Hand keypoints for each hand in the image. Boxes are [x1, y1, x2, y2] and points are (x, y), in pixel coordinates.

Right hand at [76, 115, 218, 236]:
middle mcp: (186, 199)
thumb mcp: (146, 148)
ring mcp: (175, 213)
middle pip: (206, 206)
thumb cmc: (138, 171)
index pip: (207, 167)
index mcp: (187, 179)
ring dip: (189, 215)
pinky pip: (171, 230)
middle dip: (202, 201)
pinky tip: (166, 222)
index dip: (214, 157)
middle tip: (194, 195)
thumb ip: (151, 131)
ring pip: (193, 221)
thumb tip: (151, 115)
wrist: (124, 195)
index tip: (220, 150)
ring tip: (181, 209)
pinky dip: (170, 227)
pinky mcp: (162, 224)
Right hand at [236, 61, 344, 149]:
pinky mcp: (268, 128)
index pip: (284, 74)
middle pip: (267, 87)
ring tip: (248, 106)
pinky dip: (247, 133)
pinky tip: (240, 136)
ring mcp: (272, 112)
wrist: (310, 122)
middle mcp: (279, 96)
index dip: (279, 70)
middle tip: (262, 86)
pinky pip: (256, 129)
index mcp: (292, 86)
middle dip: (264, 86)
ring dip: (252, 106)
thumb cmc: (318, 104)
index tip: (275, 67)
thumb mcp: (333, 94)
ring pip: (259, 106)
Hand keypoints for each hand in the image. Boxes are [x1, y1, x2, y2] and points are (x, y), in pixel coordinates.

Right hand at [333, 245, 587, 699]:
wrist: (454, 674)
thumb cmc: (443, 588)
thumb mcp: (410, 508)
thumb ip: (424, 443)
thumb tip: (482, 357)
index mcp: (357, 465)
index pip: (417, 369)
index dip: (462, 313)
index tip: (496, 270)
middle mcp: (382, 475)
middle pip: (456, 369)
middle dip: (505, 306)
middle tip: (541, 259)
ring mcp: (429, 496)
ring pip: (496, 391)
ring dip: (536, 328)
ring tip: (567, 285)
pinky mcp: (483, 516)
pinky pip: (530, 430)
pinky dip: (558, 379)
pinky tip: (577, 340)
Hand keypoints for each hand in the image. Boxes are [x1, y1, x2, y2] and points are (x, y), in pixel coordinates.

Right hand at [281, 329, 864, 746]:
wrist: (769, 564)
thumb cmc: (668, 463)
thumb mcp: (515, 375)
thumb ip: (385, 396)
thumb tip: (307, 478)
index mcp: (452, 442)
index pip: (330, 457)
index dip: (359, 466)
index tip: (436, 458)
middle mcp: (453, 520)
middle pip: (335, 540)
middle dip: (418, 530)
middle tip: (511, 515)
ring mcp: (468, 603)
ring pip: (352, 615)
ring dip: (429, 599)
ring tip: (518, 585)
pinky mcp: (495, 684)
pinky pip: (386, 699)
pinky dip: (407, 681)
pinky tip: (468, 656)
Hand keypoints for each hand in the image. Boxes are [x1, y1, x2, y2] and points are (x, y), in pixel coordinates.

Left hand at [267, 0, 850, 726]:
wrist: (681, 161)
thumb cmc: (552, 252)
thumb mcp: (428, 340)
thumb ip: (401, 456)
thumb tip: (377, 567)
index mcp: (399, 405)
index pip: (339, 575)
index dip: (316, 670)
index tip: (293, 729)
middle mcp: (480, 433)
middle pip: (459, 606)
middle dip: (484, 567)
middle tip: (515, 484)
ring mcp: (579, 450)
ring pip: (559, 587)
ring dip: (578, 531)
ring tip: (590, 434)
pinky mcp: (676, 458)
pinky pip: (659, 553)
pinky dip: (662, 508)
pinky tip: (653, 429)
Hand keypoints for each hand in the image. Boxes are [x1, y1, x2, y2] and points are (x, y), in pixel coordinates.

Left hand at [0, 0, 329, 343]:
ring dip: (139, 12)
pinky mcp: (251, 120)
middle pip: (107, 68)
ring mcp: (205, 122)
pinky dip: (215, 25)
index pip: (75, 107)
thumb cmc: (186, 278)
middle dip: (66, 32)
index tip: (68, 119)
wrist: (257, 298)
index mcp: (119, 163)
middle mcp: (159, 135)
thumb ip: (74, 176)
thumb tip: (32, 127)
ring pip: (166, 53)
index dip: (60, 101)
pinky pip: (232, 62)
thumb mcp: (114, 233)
+++
* **EXERCISE**: Line by line, copy the entries above exactly as they appear.

* **RESULT FOR THIS EXERCISE**:
Hand keypoints for each hand in the image. Boxes are [x1, y1, x2, y2] and points are (x, y), in pixel coordinates.

Right hand at [76, 115, 218, 236]:
middle mcp: (186, 199)
thumb mcp: (146, 148)
ring mcp: (175, 213)
middle pip: (206, 206)
thumb cmc: (138, 171)
index pip: (207, 167)
index mcp: (187, 179)
ring dip: (189, 215)
pinky pip: (171, 230)
middle dip: (202, 201)
pinky tip: (166, 222)
index dip: (214, 157)
middle tip: (194, 195)
thumb ip: (151, 131)
ring pip: (193, 221)
thumb tip: (151, 115)
wrist: (124, 195)
index tip: (220, 150)
ring tip: (181, 209)
pinky dip: (170, 227)
pinky mcp: (162, 224)
Right hand at [236, 61, 344, 149]:
pinky mcp: (268, 128)
index pip: (284, 74)
middle pip: (267, 87)
ring tip: (248, 106)
pinky dip: (247, 133)
pinky tip: (240, 136)
ring mcp: (272, 112)
wrist: (310, 122)
middle mcp: (279, 96)
index dip: (279, 70)
middle tip: (262, 86)
pinky pip: (256, 129)
index mcp: (292, 86)
middle dip: (264, 86)
ring dip: (252, 106)
thumb cmc: (318, 104)
index tip: (275, 67)
thumb mcp: (333, 94)
ring pip: (259, 106)
Hand keypoints for each hand in the image. Boxes are [x1, y1, x2, y2] and points are (x, y), in pixel coordinates.

Right hand at [333, 245, 587, 699]:
wrist: (454, 674)
thumb cmc: (443, 588)
thumb mcp: (410, 508)
thumb ip: (424, 443)
thumb tip: (482, 357)
index mcp: (357, 465)
index pip: (417, 369)
index dip: (462, 313)
index tip: (496, 270)
middle mcp: (382, 475)
middle pip: (456, 369)
middle dip: (505, 306)
middle tip: (541, 259)
ring mcp: (429, 496)
ring pip: (496, 391)
ring dip: (536, 328)
ring tip: (567, 285)
pinky mcp: (483, 516)
pinky pip: (530, 430)
pinky dip: (558, 379)
pinky tip: (577, 340)
Hand keypoints for each hand in the image. Boxes are [x1, y1, x2, y2] and points are (x, y), in pixel coordinates.

Right hand at [281, 329, 864, 746]:
wrist: (769, 564)
thumb cmc: (668, 463)
thumb mcp: (515, 375)
thumb ip: (385, 396)
thumb tip: (307, 478)
index mcp: (452, 442)
index pip: (330, 457)
index dip: (359, 466)
index tip: (436, 458)
middle mcp: (453, 520)
middle pip: (335, 540)
middle dip: (418, 530)
middle tip: (511, 515)
ring mcp: (468, 603)
ring pip: (352, 615)
ring dip: (429, 599)
ring tip: (518, 585)
pinky mcp: (495, 684)
pinky pip: (386, 699)
pinky dip: (407, 681)
pinky tip: (468, 656)
Hand keypoints for each hand in the image. Boxes are [x1, y1, x2, y2] and points are (x, y), in pixel coordinates.

Left hand at [267, 0, 850, 726]:
wrist: (681, 161)
thumb cmc: (552, 252)
thumb mcp: (428, 340)
thumb ip: (401, 456)
thumb tip: (377, 567)
index mcp: (399, 405)
index pip: (339, 575)
index dip: (316, 670)
index tip: (293, 729)
middle mcp: (480, 433)
middle pip: (459, 606)
middle dip: (484, 567)
middle tip: (515, 484)
ring mcp: (579, 450)
ring pip: (559, 587)
ring dip: (578, 531)
ring tip: (590, 434)
pinky mcp: (676, 458)
pinky pip: (659, 553)
pinky dip: (662, 508)
pinky tip: (653, 429)
Hand keypoints for each hand in the image. Boxes are [x1, y1, x2, y2] and points are (x, y), in pixel coordinates.

Left hand at [0, 0, 329, 343]:
ring dip: (139, 12)
pinky mcp: (251, 120)
middle pip: (107, 68)
ring mcp: (205, 122)
pinky dip: (215, 25)
index pip: (75, 107)
thumb cmc: (186, 278)
middle dip: (66, 32)
index tip: (68, 119)
wrist: (257, 298)
index mcp: (119, 163)
middle mcp: (159, 135)
thumb ip: (74, 176)
thumb tip: (32, 127)
ring pip: (166, 53)
index dip: (60, 101)
pinky pip: (232, 62)
thumb mcp: (114, 233)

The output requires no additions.